[Data in this exercise — start]

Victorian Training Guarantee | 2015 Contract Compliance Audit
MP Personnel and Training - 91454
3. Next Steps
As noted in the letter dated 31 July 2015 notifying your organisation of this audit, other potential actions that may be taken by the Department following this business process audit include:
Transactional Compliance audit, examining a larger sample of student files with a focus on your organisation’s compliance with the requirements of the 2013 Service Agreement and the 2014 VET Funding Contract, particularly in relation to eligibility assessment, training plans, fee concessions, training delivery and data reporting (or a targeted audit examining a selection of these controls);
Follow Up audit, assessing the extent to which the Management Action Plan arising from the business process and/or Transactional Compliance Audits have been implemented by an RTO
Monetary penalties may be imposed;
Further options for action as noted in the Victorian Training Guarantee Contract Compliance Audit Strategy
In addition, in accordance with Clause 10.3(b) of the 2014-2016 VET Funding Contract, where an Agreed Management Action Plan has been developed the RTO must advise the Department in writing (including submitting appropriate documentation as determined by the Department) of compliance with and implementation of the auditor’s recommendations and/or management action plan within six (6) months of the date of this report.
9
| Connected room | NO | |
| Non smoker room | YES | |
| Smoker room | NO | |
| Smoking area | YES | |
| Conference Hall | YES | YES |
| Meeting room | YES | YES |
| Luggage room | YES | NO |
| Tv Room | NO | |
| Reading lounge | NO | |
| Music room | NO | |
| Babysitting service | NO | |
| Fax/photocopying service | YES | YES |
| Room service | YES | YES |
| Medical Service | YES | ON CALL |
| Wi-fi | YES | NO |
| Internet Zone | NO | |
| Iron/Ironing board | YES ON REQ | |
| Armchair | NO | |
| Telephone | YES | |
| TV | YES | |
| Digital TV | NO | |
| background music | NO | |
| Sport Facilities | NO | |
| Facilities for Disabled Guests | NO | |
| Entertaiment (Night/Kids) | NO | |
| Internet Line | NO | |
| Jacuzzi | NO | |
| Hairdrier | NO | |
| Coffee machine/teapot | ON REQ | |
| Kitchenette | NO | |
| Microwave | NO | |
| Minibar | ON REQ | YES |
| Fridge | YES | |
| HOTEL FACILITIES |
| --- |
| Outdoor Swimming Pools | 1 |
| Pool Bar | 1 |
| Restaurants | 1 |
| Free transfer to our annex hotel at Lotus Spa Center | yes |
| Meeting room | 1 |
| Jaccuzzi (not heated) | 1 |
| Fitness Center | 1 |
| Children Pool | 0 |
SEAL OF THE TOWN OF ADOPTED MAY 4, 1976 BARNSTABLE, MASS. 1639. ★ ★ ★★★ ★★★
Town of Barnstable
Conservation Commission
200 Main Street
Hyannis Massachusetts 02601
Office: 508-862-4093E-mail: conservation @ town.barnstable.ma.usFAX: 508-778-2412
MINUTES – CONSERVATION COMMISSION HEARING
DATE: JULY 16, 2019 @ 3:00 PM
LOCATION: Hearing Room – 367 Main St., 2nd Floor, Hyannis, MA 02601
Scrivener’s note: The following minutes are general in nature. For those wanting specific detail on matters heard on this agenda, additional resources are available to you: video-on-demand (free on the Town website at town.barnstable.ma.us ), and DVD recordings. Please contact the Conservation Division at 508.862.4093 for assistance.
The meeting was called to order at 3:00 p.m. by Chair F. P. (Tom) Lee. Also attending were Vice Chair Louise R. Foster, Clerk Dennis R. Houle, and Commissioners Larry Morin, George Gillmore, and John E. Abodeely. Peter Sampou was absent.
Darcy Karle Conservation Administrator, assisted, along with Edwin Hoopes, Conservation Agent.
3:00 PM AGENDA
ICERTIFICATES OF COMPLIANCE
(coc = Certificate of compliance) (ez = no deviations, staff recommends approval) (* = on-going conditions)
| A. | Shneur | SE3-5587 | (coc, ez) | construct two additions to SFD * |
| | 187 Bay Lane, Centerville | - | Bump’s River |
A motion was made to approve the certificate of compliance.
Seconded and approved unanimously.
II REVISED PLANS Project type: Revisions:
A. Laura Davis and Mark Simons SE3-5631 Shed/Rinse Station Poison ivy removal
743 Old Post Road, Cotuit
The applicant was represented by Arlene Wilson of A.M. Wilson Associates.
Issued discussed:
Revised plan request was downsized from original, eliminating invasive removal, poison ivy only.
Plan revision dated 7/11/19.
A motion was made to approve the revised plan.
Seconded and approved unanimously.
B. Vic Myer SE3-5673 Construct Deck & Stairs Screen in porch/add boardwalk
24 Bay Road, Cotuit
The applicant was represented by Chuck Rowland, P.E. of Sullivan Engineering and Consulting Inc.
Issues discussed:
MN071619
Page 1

[Data in this exercise — finish]

Exercise aim: All records shown above are to be given again verbatim.

Answer section:
Victorian Training Guarantee | 2015 Contract Compliance Audit
MP Personnel and Training - 91454
3. Next Steps
As noted in the letter dated 31 July 2015 notifying your organisation of this audit, other potential actions that may be taken by the Department following this business process audit include:
Transactional Compliance audit, examining a larger sample of student files with a focus on your organisation’s compliance with the requirements of the 2013 Service Agreement and the 2014 VET Funding Contract, particularly in relation to eligibility assessment, training plans, fee concessions, training delivery and data reporting (or a targeted audit examining a selection of these controls);
Follow Up audit, assessing the extent to which the Management Action Plan arising from the business process and/or Transactional Compliance Audits have been implemented by an RTO
Monetary penalties may be imposed;
Further options for action as noted in the Victorian Training Guarantee Contract Compliance Audit Strategy
In addition, in accordance with Clause 10.3(b) of the 2014-2016 VET Funding Contract, where an Agreed Management Action Plan has been developed the RTO must advise the Department in writing (including submitting appropriate documentation as determined by the Department) of compliance with and implementation of the auditor’s recommendations and/or management action plan within six (6) months of the date of this report.
9
| Connected room | NO | |
| Non smoker room | YES | |
| Smoker room | NO | |
| Smoking area | YES | |
| Conference Hall | YES | YES |
| Meeting room | YES | YES |
| Luggage room | YES | NO |
| Tv Room | NO | |
| Reading lounge | NO | |
| Music room | NO | |
| Babysitting service | NO | |
| Fax/photocopying service | YES | YES |
| Room service | YES | YES |
| Medical Service | YES | ON CALL |
| Wi-fi | YES | NO |
| Internet Zone | NO | |
| Iron/Ironing board | YES ON REQ | |
| Armchair | NO | |
| Telephone | YES | |
| TV | YES | |
| Digital TV | NO | |
| background music | NO | |
| Sport Facilities | NO | |
| Facilities for Disabled Guests | NO | |
| Entertaiment (Night/Kids) | NO | |
| Internet Line | NO | |
| Jacuzzi | NO | |
| Hairdrier | NO | |
| Coffee machine/teapot | ON REQ | |
| Kitchenette | NO | |
| Microwave | NO | |
| Minibar | ON REQ | YES |
| Fridge | YES | |
| HOTEL FACILITIES |
| --- |
| Outdoor Swimming Pools | 1 |
| Pool Bar | 1 |
| Restaurants | 1 |
| Free transfer to our annex hotel at Lotus Spa Center | yes |
| Meeting room | 1 |
| Jaccuzzi (not heated) | 1 |
| Fitness Center | 1 |
| Children Pool | 0 |
SEAL OF THE TOWN OF ADOPTED MAY 4, 1976 BARNSTABLE, MASS. 1639. ★ ★ ★★★ ★★★
Town of Barnstable
Conservation Commission
200 Main Street
Hyannis Massachusetts 02601
Office: 508-862-4093E-mail: conservation @ town.barnstable.ma.usFAX: 508-778-2412
MINUTES – CONSERVATION COMMISSION HEARING
DATE: JULY 16, 2019 @ 3:00 PM
LOCATION: Hearing Room – 367 Main St., 2nd Floor, Hyannis, MA 02601
Scrivener’s note: The following minutes are general in nature. For those wanting specific detail on matters heard on this agenda, additional resources are available to you: video-on-demand (free on the Town website at town.barnstable.ma.us ), and DVD recordings. Please contact the Conservation Division at 508.862.4093 for assistance.
The meeting was called to order at 3:00 p.m. by Chair F. P. (Tom) Lee. Also attending were Vice Chair Louise R. Foster, Clerk Dennis R. Houle, and Commissioners Larry Morin, George Gillmore, and John E. Abodeely. Peter Sampou was absent.
Darcy Karle Conservation Administrator, assisted, along with Edwin Hoopes, Conservation Agent.
3:00 PM AGENDA
ICERTIFICATES OF COMPLIANCE
(coc = Certificate of compliance) (ez = no deviations, staff recommends approval) (* = on-going conditions)
| A. | Shneur | SE3-5587 | (coc, ez) | construct two additions to SFD * |
| | 187 Bay Lane, Centerville | - | Bump’s River |
A motion was made to approve the certificate of compliance.
Seconded and approved unanimously.
II REVISED PLANS Project type: Revisions:
A. Laura Davis and Mark Simons SE3-5631 Shed/Rinse Station Poison ivy removal
743 Old Post Road, Cotuit
The applicant was represented by Arlene Wilson of A.M. Wilson Associates.
Issued discussed:
Revised plan request was downsized from original, eliminating invasive removal, poison ivy only.
Plan revision dated 7/11/19.
A motion was made to approve the revised plan.
Seconded and approved unanimously.
B. Vic Myer SE3-5673 Construct Deck & Stairs Screen in porch/add boardwalk
24 Bay Road, Cotuit
The applicant was represented by Chuck Rowland, P.E. of Sullivan Engineering and Consulting Inc.
Issues discussed:
MN071619
Page 1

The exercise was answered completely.